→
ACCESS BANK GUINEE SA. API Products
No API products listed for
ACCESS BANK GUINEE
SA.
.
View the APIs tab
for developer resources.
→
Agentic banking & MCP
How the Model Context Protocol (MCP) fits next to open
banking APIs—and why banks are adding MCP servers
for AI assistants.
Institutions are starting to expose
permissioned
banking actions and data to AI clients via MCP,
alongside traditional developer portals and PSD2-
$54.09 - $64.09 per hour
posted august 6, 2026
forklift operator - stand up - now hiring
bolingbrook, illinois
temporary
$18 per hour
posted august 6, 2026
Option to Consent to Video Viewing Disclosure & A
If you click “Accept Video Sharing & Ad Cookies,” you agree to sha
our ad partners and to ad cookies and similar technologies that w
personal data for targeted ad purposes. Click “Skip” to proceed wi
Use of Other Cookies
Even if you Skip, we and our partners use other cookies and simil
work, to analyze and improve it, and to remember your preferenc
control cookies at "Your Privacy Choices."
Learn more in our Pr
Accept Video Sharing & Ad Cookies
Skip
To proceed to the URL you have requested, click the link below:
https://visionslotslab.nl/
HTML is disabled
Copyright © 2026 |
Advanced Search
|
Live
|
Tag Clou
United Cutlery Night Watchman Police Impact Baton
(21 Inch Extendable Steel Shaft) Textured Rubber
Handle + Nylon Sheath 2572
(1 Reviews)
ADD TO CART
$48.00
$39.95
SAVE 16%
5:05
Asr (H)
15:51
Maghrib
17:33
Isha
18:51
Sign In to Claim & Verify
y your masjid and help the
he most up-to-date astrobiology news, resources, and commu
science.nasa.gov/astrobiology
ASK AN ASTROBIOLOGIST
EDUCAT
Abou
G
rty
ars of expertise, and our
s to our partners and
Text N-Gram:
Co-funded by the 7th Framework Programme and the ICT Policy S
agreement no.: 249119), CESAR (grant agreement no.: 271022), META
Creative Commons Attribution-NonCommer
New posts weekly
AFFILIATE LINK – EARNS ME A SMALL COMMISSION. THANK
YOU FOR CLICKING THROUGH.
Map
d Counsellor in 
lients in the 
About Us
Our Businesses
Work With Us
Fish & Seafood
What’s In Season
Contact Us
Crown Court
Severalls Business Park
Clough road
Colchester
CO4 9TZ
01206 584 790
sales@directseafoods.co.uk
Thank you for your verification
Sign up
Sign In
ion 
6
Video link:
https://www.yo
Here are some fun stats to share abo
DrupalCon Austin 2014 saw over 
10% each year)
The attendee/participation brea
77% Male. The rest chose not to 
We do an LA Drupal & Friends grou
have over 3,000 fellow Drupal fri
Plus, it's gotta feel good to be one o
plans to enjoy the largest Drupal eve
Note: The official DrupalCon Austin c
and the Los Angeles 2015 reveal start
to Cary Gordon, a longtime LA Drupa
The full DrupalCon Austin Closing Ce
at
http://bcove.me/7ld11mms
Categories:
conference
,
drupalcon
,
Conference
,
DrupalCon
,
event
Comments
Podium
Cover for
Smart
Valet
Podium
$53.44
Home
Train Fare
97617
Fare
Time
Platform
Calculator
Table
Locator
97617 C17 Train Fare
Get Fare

● ● ●

* THE PROBLEM:
The lines you need are those holding the word "resources"; copy each of them from the material above.

* EXERCISE RESPONSE:
for developer resources.
he most up-to-date astrobiology news, resources, and commu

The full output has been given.